Tüm Atinalıların ortaklaştığı değerlerin biri de Anadolu tanrısı Dionysos onuruna düzenlenen kırsal şenliklerdir. Dans ve müzik eşliğinde okunan Dithyrambos şiirlerinde, Dionysos’un başından geçenler anlatılır. Kır Dionysia’larında şenlikten şenliğe dolaşan Thespis’in korosu sevilen toplulukların başında gelmektedir. Thespis’in oyuncu olarak koroyla karşılıklı konuşması tiyatronun doğumunun habercisi olur.

Kır Dionysia’larının renkliliğini Atina’da tiyatro sanatına dönüştüren de Peisistratos’tur. Kent Dionysia’sı olarak devletin desteğiyle MÖ 534’de düzenlenen yarışmanın birinciliğini Thespis kazanır. Bu yarışmalara adını bildiğimiz tragedya ve komedya yazarlarının katılması için yarım yüzyıl daha geçmesi gerekmektedir. Kısa zamanda Dionysos mitoslarının anlatımından vazgeçilir. Baş tanrı Zeus ile diğer Olympos tanrılarının, ölümlülerle ya da ölümsüzlerle yaşadığı maceralar tiyatro yarışmalarının başat konusu haline getirilir. Peisistratos Atinalıları Olympos tanrılarının etrafında toplamayı başarmıştır.

Peisistratidler’in tiranlık dönemi MÖ VI. yüzyıl bitmeden geride kalır. Atina kentlerinde yeniden demokrasi rüzgarları esmektedir. Halk ‘Atinalı’ olmanın ayrıcalığını kavramıştır. Zenginlikten ve soyluluktan kaynaklanan sınıf farklılıkları kalkmıştır. Persler karşı kazanılan zaferlerle Hellas’ın merkezi Atina olmuştur. Aynı zamanda kültür ve sanatın da merkezidir.

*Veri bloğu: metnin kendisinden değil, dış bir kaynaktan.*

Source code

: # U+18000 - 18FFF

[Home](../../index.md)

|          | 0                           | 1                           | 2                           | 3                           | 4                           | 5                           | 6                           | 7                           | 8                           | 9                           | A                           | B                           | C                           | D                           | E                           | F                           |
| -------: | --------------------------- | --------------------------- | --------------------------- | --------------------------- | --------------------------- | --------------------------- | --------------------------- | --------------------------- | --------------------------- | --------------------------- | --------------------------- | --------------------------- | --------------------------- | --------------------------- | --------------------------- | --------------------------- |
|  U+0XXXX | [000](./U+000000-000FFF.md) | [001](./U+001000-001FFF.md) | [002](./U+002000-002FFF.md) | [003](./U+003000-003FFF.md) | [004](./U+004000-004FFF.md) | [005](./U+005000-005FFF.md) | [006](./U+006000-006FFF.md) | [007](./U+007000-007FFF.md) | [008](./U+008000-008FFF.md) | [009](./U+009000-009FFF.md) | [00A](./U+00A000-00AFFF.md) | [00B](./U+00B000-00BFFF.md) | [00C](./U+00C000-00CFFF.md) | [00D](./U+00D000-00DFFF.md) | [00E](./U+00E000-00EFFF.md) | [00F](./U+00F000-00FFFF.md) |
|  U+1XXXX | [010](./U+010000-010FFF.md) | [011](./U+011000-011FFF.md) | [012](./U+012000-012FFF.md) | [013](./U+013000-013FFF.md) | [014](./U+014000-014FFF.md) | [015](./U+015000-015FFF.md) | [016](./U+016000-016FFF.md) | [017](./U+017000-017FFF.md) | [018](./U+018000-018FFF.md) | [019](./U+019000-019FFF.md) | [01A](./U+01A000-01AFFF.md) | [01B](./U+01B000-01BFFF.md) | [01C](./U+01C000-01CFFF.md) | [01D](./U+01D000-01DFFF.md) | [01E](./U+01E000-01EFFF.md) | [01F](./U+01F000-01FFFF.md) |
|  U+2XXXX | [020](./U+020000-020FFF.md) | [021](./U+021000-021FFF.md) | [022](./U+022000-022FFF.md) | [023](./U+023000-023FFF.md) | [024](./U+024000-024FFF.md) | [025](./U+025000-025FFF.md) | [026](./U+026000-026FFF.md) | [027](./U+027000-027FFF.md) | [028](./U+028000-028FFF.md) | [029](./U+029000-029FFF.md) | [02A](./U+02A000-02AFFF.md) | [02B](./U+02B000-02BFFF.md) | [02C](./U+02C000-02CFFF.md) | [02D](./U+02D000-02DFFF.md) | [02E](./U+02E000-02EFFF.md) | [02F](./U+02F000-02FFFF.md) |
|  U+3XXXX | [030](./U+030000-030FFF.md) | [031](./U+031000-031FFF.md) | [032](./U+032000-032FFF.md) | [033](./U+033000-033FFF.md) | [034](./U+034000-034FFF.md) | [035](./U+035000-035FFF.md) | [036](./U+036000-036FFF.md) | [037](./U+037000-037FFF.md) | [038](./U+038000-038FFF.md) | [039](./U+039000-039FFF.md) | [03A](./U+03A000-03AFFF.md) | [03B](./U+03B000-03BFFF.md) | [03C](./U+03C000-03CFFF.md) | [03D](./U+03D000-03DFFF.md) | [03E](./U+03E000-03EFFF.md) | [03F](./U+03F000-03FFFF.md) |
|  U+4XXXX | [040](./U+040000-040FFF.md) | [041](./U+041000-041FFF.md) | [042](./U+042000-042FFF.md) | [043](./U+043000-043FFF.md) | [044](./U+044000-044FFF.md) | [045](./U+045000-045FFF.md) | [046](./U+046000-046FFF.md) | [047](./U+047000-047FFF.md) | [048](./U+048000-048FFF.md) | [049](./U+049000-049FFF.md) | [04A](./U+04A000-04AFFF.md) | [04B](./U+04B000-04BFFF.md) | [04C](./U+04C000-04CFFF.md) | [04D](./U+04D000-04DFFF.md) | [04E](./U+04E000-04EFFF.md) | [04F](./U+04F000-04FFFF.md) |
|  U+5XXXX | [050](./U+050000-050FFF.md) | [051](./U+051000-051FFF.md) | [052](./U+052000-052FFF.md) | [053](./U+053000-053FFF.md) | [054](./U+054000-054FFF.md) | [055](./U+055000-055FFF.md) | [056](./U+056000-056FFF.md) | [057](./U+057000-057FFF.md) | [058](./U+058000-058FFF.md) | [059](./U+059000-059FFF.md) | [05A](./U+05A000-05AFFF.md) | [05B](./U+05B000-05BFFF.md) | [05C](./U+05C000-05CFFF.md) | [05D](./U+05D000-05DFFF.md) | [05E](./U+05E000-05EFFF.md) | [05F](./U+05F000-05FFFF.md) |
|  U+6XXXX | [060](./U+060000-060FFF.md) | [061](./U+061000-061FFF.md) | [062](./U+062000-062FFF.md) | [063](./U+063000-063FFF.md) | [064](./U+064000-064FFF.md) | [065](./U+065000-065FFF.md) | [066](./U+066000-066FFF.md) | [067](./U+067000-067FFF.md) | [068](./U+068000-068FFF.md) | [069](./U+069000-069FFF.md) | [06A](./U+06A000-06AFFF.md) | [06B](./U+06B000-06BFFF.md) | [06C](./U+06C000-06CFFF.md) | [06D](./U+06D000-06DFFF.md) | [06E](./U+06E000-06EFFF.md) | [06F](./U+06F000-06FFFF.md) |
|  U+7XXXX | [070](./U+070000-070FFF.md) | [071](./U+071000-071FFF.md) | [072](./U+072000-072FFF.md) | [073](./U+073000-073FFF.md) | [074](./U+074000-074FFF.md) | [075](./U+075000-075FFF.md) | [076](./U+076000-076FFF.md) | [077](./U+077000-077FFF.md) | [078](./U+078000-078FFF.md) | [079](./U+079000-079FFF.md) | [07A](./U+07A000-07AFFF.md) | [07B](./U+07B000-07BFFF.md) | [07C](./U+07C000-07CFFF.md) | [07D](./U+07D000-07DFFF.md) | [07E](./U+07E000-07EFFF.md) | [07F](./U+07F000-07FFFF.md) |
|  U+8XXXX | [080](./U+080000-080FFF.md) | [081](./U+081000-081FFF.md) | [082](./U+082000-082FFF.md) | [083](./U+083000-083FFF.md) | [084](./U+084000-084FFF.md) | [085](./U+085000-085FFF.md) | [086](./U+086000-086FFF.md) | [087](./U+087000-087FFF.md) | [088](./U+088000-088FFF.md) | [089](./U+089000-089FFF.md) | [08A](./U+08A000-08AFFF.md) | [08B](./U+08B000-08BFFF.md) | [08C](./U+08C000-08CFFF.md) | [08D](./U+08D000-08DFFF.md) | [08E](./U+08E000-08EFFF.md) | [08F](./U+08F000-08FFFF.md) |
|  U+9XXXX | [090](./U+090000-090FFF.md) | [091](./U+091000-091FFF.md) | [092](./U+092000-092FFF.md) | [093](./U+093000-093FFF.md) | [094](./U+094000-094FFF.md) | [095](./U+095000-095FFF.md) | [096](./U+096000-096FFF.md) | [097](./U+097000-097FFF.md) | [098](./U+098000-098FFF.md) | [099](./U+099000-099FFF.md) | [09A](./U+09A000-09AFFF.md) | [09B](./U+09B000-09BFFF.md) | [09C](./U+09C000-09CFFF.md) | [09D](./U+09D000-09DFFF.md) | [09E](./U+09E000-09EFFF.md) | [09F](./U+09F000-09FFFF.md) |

Ege kıyılarındaki Anadolulu kentlerini kendilerine benzetmenin zamanı gelmiştir. Bunu savaşarak yapmak yerine kültürel yayılmacılığın silahını kullanırlar. Ege kentlerinin kurucu atalarını mitoloji üstünden Hellen soyuna bağlamak için harekete geçilir. Eski mitoslardan esinlenerek yenileri uydurulur. Bu mitoslar Atina’da toplanan sanatçıların elinde sanat eserlerine dönüşür.

O dönem Atina’sının popüler propaganda sanatı da ‘tiyatro’ olur.